Report every line of the data below that contains the word "list", treating uppercase and lowercase as different.
::: DATA TO PROCESS :::
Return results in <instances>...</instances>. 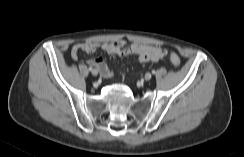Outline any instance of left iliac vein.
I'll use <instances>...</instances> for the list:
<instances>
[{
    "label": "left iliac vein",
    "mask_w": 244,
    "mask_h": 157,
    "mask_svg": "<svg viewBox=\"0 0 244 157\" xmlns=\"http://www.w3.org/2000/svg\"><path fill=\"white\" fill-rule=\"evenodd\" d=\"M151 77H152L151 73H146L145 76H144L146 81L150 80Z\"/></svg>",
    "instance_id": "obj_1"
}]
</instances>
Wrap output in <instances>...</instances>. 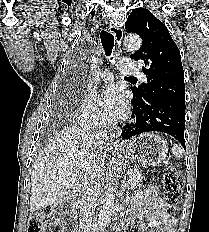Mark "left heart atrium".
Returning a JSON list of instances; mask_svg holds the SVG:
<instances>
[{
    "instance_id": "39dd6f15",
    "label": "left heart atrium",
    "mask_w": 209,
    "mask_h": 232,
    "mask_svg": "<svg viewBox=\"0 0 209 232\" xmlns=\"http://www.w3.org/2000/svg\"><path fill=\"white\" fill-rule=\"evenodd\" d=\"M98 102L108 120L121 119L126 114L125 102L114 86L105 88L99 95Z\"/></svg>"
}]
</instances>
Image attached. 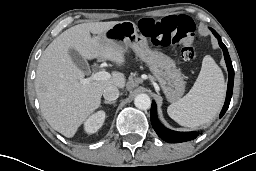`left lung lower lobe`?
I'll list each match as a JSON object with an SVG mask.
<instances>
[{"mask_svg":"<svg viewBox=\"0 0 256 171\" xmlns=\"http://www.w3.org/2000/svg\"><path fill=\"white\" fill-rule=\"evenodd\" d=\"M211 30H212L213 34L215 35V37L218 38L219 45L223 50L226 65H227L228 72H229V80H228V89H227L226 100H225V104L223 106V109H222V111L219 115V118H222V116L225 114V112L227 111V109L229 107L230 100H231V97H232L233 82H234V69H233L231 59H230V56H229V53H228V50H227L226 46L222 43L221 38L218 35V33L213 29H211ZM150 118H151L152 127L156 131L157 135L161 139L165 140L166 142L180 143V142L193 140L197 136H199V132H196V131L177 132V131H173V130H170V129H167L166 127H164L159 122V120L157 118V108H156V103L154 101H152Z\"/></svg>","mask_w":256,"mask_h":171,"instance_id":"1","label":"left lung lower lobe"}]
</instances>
:::
■ REPLY TO THE TASK
I'll use <instances>...</instances> for the list:
Returning a JSON list of instances; mask_svg holds the SVG:
I'll list each match as a JSON object with an SVG mask.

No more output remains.